During the early part of July 2017, through the Chincoteague Bay Field Station, Millersville Conservation Biology students conducted a remote camera survey on the Nature Conservancy Brownville Preserve in Nassawadox, Virginia. Students set up cameras along wildlife trails and roads and documented the movements of a number of white-tailed deer, red fox, northern raccoon, Virginia opossum, gray squirrel and wild turkey. Below is a link to a compilation of video footage taken during the survey.
First week down at the Chincoteague Bay Field Station. My Conservation Biology class and I have been seeing a lot of wildlife, especially birds and herps or herptiles (i.e., reptiles and amphibians). We have seen gray and green tree frogs, eastern narrow-mouthed and Fowler’s toads, an eastern hog-nosed snake, Forester’s and royal terns, black skimmers and red-headed woodpeckers. Check out the great pictures taken by Kevin Faccenda of some of these animals. Looking forward to next week.
During her time at Millersville University, Gabrielle Berry (’15) was involved in lab technician work, volunteering for field activities and conducting Field Internships while completing her Environmental Biology degree. In addition, Gabbie was on the Women’s Softball team while focusing on academics. After a number of seasonal positions, Gabbie began graduate school at the University of Southern Mississippi where she is conducting research on turtles. We wish her all the best. Looks like she is enjoying her time with alligators and alligator snapping turtles. Good Luck Gabie!
On April 14th, 2017, Millersville University held its first ever Wildlife Field Day Workshop just for Millersville students. The field day event consisted of 3 workshops: fur-trapping, archery and wildlife forensics. These workshops were put on by Professionals from the PA Game Commission and the PA Trappers Association.
On April 2017, Millersville University was well represented at the Pennsylvania Commonwealth of University Biologists Annual Meeting. This organization provides support for teaching and research activities of faculty in the biological sciences from the fourteen state-owned universities in the State System of Higher Education in Pennsylvania (PASSHE). Its activities have included scientific meetings, symposia and institutes for the enhancement of the professional development of its members and associates. It also provides a forum for graduate and undergraduate students for the presentation of their research. At this forum, Millersville Students did a great job of presenting their research and won multiple awards, including first place at the Biology Quiz Bowl Event.
The Millersville University Biology Department and Meteorology Program began a joint project of a hawk watch count on the Millersville University campus in collaboration with Dr. Laurie Goodrich, Raptor Biologist with the Hawk Mountain Observatory (http://www.hawkmountain.org/). Hawk count sites have been collecting data on migrating hawks for years. They use long-term migration databases to monitor changes in raptor (i.e., hawks, eagles, osprey, vultures and falcons) populations. Monitoring raptor populations is important because raptors are sensitive bioindicators at the top of food chains, and changes in the numbers of raptors reflect changes in the health of the environment.
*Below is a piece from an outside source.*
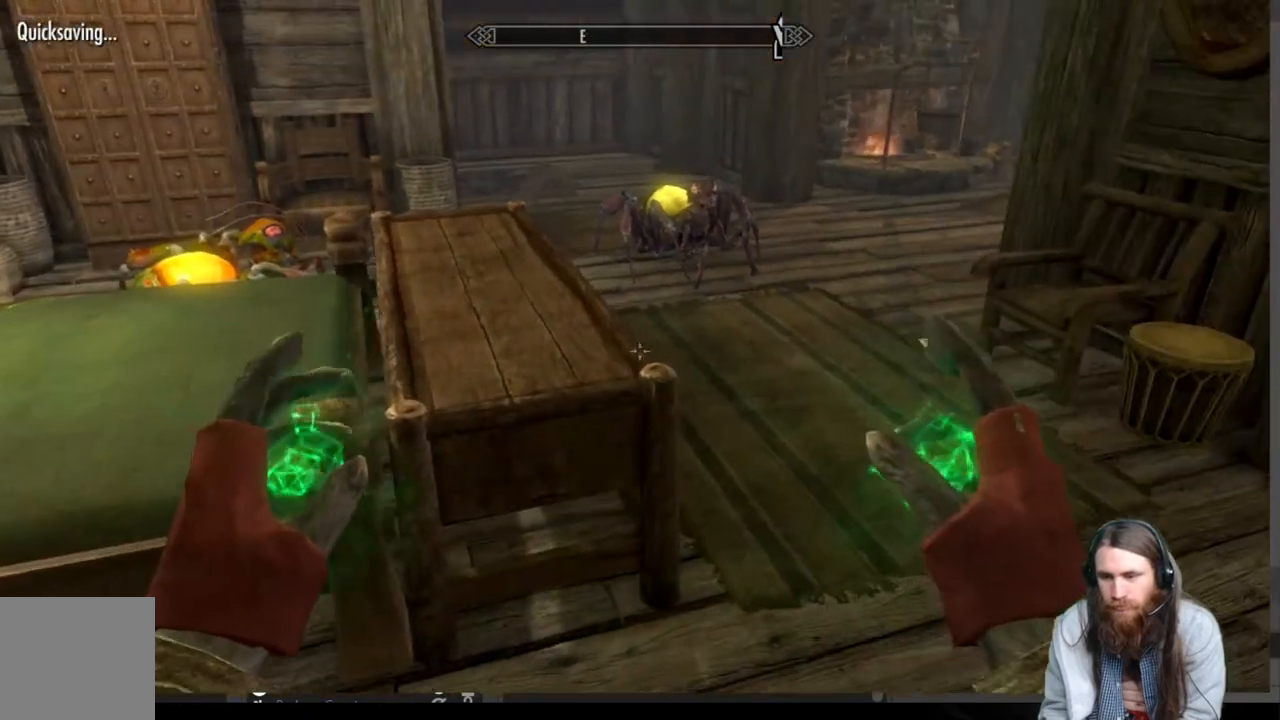
{"buttons": [], "left_stick": "up-right", "right_stick": "center", "events": [[133, "A", "up"]]}
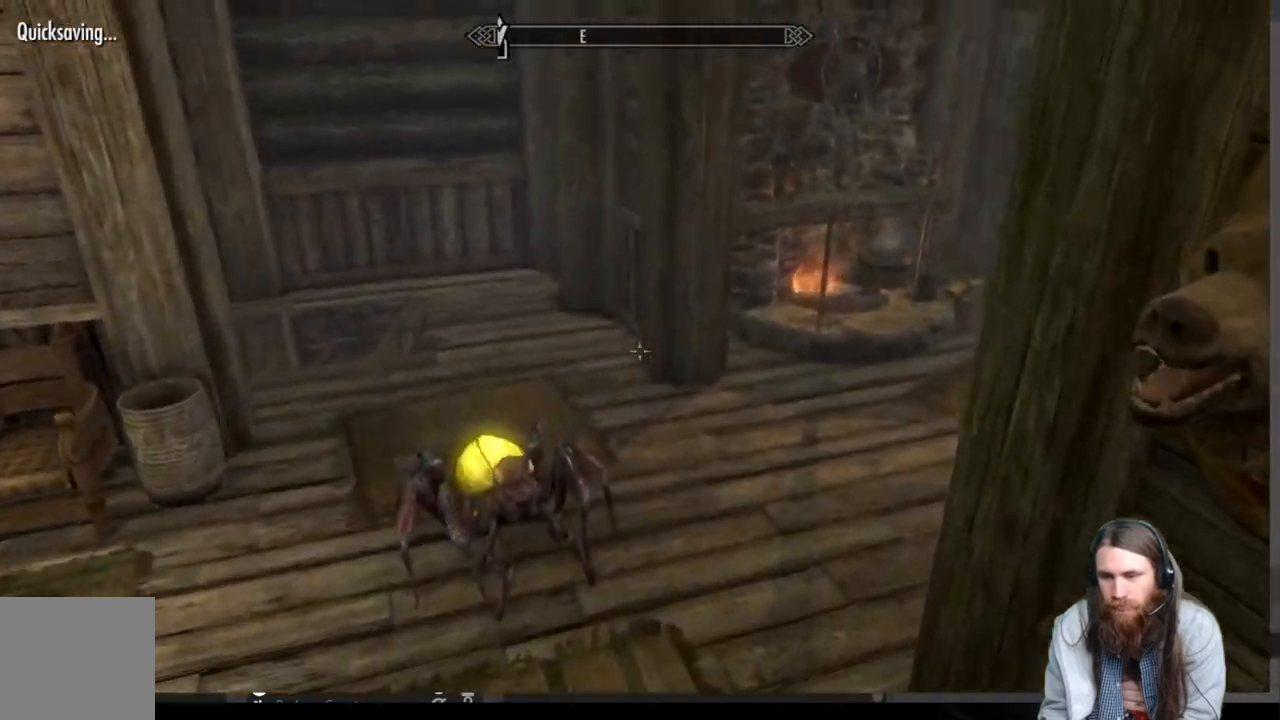
{"buttons": [], "left_stick": "up", "right_stick": "right", "events": [[83, "left_stick", "up"], [100, "right_stick", "right"], [250, "right_stick", "center"], [383, "right_stick", "right"]]}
All student count data is uploaded to a national database at, www.hawkcount.org. In addition, results are recorded on the Trektellan international bird migration count database, http://www.trektellen.nl/?language=english&.
The real exciting news is that Millersville University students can keep track of these raptors as they fly over campus in real time. The Millersville University Hawk Count project can be found on the Dunkadoo webpage, https://dunkadoo.org/project/millersville-hawk-count . By following the link to this project, all students can see what birds of prey have flown over campus, up to the minute, and be able to see hawk count statistics gathered on campus. Pictures below by Kevin Faccenda.
On April 1st, Millersville Biology students attended the 40th annual meeting of the Pennsylvania Chapter of the Wildlife Society (PATWS) at Lake Rayburn, PA. Alex Sandercock, Kayli Thomas and Delaney Costante presented their research on quantifying threats to endangered and threatened species over time, and Tyler Bridgehouse presented his work on using noninvasive dye markings to mark and identify individual small mammals for research. In addition, Rochelle Jones and Halie Parker won travel awards through the PATWS to attend the meeting.
Dr. Haines began the morning symposium with his talk on Facing Conservation Challenges of the 21st Century. Support for travel to this conference came from the Hummelstown Field & Stream Association.
During Millersville Ornithology Labs, we have been able to get a couple of views at some nice birds. The bottom picture below is of an uncommon Bonaparte’s Gull spotted along the Susquehanna River and we even spotted a pair of mating Peregrine Falcons at Safe Harbor Dam.
On January 28th, Millersville students Alex Sandercock, Delaney Costante and Kayli Thomas met with students from the College of William & Mary University to discuss the development of a database that outlines threats for all federally listed threatened and endangered species. This was a productive meeting that went into the biological and political complexities of how species are determined to be in need of federal protection. Students are now progressing forward with this project and are conducting a validation analysis of their current database.